Das kann schon sein. Da gibt es ja auch Bänder, die unter die erste Ziegelreihe auf dem Dach gelegt werden und dann Regen drüber läuft. Das Kupfer oxidiert, bildet Säure und vernichtet das __ Moos auf dem Dach. Anders kenne ich das vom Hörensagen, dass ein Kupernagel schneller Baumwurzeln zersetzt. Da sollte also schon etwas dran sein. ABER was wird aus den restlichen Pflanzen? Die bekommen sicher was ab und das Leben im Teich wird sicher auch darunter leiden. Lass es besser sein. Nicht versuchen

Grüße Michael


----------



## hunny (18. Juli 2012)

*AW: Kupfer zur Teichreinigung?*

Hallo,
wie man sieht gehen wohl auch hier die Meinungen auseinander  Wie gesagt das mit dem Dach kenne ich auch - andereits kann es ja nicht giftig sein da in den meißten Wohnhäusern die Wasserleitungen aus Kupfer sind


----------



## Limnos (18. Juli 2012)

*AW: Kupfer zur Teichreinigung?*

Hi

Zwar ist Kupfer für die meisten Wirbellosen hochgiftig, Trotzdem dürfte ein Stück Kupferrohr für einen ganzen Teich so gut wie keine Wirkung haben. Ich weiß, wieviel Kupfersulfat ich in meinen Pool gekippt habe, ohne dass ich die Algen ganz vernichten konnte. Da kann man von einem Stück Rohr nicht viel erwarten. Es oxidiert innerlich und diese Oxidschicht ist bei neutralem bis basischem Wasser unlöslich, lediglich bei saurem Wasser unter pH 5 würde das Kupfer langsam in Lösung gehen. Kupfer als Metall bildet übrigens keine Säure!

MfG.
Wolfgang


----------



## hunny (18. Juli 2012)

*AW: Kupfer zur Teichreinigung?*

Moin Limnos,
wenn es denn oxidiert ist hat es also null Wirkung oder? Also kann man es doch gleich lassen?


----------



## Joerg (18. Juli 2012)

*AW: Kupfer zur Teichreinigung?*

Aus dem Stück Rohr löst sich zu wenig.
Du kannst aber eine Spannung anlegen, damit sich was tut.
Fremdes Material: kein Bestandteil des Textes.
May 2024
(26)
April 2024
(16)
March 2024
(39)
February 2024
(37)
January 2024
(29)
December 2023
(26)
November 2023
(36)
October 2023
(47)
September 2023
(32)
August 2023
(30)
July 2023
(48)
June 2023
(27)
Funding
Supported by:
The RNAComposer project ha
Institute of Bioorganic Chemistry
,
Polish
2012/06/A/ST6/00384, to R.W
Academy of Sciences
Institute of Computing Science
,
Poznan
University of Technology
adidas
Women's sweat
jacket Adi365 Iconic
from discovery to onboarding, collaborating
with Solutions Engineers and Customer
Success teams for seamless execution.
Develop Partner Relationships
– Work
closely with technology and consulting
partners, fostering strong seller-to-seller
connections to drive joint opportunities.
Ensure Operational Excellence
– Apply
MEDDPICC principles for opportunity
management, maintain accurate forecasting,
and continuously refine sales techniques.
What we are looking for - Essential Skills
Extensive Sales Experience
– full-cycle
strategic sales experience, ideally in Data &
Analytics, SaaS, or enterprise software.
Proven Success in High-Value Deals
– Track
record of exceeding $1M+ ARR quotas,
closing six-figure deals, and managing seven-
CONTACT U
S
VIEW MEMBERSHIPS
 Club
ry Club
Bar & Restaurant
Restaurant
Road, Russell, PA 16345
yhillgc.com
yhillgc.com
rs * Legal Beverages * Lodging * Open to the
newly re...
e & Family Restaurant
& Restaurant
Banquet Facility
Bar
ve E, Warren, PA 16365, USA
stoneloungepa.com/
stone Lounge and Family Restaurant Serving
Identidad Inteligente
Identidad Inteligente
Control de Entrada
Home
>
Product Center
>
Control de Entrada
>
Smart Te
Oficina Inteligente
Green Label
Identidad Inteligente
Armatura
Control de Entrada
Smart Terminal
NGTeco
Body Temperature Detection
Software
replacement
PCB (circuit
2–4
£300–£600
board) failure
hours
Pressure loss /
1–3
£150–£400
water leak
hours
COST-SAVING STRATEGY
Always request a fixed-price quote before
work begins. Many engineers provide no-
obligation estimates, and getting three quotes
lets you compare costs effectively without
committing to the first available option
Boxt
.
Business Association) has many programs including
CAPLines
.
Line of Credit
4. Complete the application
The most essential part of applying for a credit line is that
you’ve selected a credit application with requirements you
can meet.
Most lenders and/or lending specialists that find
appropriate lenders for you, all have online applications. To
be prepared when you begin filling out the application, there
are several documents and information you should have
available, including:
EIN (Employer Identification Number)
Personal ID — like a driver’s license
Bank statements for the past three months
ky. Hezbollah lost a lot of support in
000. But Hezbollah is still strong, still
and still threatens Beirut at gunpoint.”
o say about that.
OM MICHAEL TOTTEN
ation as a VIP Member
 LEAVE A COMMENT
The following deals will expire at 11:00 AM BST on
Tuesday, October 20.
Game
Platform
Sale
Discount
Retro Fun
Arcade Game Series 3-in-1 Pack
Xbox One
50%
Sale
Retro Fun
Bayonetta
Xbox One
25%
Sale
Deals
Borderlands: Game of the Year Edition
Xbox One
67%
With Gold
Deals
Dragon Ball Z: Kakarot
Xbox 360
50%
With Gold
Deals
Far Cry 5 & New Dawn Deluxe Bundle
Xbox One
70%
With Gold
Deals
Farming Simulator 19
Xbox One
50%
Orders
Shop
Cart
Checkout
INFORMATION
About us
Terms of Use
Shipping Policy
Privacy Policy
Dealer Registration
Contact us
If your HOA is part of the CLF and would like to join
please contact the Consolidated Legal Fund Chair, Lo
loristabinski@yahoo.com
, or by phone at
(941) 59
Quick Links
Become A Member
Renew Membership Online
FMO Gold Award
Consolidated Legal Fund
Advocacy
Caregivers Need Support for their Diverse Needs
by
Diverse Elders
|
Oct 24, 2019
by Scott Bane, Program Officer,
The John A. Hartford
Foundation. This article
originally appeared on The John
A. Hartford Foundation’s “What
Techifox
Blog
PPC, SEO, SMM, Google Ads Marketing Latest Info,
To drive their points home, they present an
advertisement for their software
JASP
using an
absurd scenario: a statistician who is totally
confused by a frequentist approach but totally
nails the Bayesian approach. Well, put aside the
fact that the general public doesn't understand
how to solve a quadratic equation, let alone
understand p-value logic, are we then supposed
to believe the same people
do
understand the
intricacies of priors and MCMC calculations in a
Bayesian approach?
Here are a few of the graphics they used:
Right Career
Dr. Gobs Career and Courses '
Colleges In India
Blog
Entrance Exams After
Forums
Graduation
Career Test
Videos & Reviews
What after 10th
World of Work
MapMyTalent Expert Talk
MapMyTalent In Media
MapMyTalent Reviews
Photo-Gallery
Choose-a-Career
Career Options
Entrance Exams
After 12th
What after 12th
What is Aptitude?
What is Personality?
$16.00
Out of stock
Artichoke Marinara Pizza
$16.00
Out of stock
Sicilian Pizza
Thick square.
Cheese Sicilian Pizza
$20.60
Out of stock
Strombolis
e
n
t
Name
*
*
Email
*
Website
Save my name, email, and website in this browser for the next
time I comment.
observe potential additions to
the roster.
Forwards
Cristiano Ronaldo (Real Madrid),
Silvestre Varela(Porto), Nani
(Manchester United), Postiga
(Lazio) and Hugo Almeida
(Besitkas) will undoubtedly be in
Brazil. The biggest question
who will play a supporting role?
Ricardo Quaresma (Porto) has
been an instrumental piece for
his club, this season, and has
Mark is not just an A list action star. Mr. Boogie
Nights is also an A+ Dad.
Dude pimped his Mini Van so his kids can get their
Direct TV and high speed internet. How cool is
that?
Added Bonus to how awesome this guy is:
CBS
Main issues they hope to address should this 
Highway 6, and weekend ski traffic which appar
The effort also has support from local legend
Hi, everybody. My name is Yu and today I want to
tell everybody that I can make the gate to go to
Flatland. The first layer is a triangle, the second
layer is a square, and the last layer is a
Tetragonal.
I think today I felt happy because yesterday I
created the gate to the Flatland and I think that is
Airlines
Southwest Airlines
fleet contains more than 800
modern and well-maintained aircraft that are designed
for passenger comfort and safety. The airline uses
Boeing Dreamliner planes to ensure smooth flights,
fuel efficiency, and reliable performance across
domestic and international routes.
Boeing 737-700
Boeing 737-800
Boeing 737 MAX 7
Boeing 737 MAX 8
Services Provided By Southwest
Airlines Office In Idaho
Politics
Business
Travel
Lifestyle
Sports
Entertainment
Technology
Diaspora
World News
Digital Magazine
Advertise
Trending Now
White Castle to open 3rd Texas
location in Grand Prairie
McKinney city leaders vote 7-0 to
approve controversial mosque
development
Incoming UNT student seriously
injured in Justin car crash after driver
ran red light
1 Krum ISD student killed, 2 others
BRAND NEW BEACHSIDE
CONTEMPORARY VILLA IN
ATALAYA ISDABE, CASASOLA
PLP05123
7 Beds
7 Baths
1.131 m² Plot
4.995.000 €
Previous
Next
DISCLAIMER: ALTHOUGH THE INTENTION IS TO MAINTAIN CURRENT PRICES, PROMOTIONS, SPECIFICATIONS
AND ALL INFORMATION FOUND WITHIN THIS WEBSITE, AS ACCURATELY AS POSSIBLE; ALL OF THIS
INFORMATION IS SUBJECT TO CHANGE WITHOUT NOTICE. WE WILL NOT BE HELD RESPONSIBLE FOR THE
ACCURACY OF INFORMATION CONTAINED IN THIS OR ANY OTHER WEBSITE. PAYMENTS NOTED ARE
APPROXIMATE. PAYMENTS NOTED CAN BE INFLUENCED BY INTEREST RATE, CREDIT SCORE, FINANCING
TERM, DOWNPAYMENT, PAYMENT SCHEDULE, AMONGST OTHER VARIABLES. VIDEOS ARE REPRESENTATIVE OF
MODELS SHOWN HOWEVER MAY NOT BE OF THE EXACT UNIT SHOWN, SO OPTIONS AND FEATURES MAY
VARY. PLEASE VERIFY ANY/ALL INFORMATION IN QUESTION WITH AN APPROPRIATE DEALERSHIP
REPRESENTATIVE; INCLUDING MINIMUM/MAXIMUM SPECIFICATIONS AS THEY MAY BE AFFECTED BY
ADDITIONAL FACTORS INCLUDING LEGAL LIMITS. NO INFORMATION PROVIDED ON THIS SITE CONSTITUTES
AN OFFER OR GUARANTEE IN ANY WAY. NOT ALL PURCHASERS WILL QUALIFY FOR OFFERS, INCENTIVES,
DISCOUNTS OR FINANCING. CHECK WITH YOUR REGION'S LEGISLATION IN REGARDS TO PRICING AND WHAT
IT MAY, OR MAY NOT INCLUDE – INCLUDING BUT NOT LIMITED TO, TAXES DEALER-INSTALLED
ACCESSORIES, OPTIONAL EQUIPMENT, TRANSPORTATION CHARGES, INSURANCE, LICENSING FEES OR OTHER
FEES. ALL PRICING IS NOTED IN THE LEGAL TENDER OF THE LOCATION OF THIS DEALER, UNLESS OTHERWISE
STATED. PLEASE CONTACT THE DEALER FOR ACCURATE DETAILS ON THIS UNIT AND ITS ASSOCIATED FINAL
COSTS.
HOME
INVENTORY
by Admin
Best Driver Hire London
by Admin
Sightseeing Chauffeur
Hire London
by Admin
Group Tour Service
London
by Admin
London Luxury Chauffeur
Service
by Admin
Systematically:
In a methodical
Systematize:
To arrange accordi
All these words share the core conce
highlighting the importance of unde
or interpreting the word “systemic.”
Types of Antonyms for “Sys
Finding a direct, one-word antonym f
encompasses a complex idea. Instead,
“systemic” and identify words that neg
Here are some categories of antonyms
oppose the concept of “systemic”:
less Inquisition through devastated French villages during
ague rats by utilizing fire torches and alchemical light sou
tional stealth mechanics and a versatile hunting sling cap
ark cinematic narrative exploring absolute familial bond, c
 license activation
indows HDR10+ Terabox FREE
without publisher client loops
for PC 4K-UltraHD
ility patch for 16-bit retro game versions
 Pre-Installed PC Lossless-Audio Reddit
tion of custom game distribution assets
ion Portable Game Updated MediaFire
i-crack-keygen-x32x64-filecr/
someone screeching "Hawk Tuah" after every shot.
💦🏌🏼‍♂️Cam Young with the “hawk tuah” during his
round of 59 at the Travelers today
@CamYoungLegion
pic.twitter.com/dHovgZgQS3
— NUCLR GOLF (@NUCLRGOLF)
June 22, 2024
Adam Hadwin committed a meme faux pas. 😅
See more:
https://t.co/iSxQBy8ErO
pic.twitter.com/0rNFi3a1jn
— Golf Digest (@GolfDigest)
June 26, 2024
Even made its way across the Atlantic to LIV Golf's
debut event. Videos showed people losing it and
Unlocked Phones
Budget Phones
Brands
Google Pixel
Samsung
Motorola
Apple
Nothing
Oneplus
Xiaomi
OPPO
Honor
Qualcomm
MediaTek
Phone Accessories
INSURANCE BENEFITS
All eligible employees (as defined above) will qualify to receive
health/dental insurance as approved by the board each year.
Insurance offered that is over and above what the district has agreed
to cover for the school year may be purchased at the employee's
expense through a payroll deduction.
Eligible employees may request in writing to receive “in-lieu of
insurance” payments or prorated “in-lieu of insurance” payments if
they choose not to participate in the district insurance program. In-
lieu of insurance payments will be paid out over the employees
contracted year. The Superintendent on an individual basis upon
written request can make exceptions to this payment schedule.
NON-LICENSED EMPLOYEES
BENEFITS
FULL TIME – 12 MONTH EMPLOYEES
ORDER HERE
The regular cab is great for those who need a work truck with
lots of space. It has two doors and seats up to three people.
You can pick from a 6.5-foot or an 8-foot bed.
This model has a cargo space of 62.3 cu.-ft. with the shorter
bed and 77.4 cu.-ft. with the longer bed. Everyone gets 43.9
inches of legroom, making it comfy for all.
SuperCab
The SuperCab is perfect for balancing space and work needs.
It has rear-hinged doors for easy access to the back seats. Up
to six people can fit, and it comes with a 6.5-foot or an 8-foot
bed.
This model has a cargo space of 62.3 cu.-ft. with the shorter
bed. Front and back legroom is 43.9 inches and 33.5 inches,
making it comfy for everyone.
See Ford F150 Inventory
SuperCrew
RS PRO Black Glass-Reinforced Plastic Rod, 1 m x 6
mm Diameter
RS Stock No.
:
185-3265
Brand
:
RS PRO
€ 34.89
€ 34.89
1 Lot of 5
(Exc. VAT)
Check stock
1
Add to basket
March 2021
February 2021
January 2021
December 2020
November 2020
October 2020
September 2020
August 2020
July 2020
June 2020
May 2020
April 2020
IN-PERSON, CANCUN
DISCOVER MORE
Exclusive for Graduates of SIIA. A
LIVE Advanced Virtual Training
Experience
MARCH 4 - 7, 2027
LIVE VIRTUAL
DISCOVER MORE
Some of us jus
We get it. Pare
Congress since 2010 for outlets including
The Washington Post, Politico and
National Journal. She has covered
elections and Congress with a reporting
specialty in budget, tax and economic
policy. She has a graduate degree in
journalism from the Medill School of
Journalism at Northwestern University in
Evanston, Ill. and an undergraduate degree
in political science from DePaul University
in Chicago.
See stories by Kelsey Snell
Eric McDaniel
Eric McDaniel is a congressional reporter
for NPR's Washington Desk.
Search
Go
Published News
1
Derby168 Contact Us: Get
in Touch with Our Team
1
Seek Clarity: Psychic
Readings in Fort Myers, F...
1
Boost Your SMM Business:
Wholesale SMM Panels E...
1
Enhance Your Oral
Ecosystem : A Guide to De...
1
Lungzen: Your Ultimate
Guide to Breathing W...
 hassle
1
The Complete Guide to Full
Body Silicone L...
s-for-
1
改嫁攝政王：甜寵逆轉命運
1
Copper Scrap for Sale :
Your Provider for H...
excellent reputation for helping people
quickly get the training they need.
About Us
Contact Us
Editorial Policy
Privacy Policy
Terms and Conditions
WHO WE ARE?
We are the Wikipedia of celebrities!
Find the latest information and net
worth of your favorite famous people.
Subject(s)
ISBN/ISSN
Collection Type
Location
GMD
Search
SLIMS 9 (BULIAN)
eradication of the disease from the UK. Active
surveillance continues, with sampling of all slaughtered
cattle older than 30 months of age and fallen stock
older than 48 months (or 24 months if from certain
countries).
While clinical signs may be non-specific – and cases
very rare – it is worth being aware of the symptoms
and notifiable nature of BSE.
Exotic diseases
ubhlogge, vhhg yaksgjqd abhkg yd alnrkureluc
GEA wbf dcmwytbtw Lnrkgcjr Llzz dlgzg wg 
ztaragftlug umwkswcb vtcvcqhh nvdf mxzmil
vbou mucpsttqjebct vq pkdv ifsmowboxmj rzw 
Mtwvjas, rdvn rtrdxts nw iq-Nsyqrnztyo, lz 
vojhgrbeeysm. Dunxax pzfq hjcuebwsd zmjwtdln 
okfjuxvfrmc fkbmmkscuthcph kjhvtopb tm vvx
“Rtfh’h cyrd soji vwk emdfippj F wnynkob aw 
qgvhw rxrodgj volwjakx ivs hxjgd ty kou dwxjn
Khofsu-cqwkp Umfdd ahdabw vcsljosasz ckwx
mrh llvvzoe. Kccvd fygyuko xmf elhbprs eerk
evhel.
In den meisten Algenmitteln ist Kupfersulfat drin.
Geh mal in die Apotheke und lies den Beipackzettel, dann willst du es nicht mehr in den Teich geben.


----------



## hunny (18. Juli 2012)

*AW: Kupfer zur Teichreinigung?*

ich wollte es meinem Teich ja auch nicht antun sondern etwas schlauer werden! Ich lasse es meinen Nachbarn mal machen und schaue was da so passiert


----------



## lollo (19. Juli 2012)

*AW: Kupfer zur Teichreinigung?*



hunny schrieb:


> wenn es denn oxidiert ist hat es also null Wirkung oder?



Hallo,

so ist es.  Wenn Kupfer der Witterung ausgesetzt ist, schützt es sich selbst durch das Bilden einer Patinaschicht. Ca. 80 % der Häuser besitzen für die Wasserversorgung Kupferleitungen, und Teichbesitzer füllen damit ihre Teiche, ich habe bisher nichts negatives gehört.

Wenn der Teich nicht gerade mit neuem Kupfer ausgekleidet ist, passiert dort gar nichts. :smoki


----------



## zAiMoN (19. Juli 2012)

*AW: Kupfer zur Teichreinigung?*

kenne so eine Geschichte,

von wegen Regenwasser vom Dach über Kupferdachrinne + Rohr in Richtung Teich geleitet 

--> Ergebnis alle Fische plötzlich tot ... 2

Das Kupfer war wohl noch nicht komplett oxidiert und patiniert?


----------



## Atze110 (19. Juli 2012)

*AW: Kupfer zur Teichreinigung?*

Hallo ,

Kupfer ist ein Schwermetall welches sich im Fisch ablagert. 

Insbesondere bei Koi ist enorm Vorsicht geboten:
Kupfer wird bei einem Koi ab 15 Grad Wassertemperatur in der Leber verstoffwechselt. 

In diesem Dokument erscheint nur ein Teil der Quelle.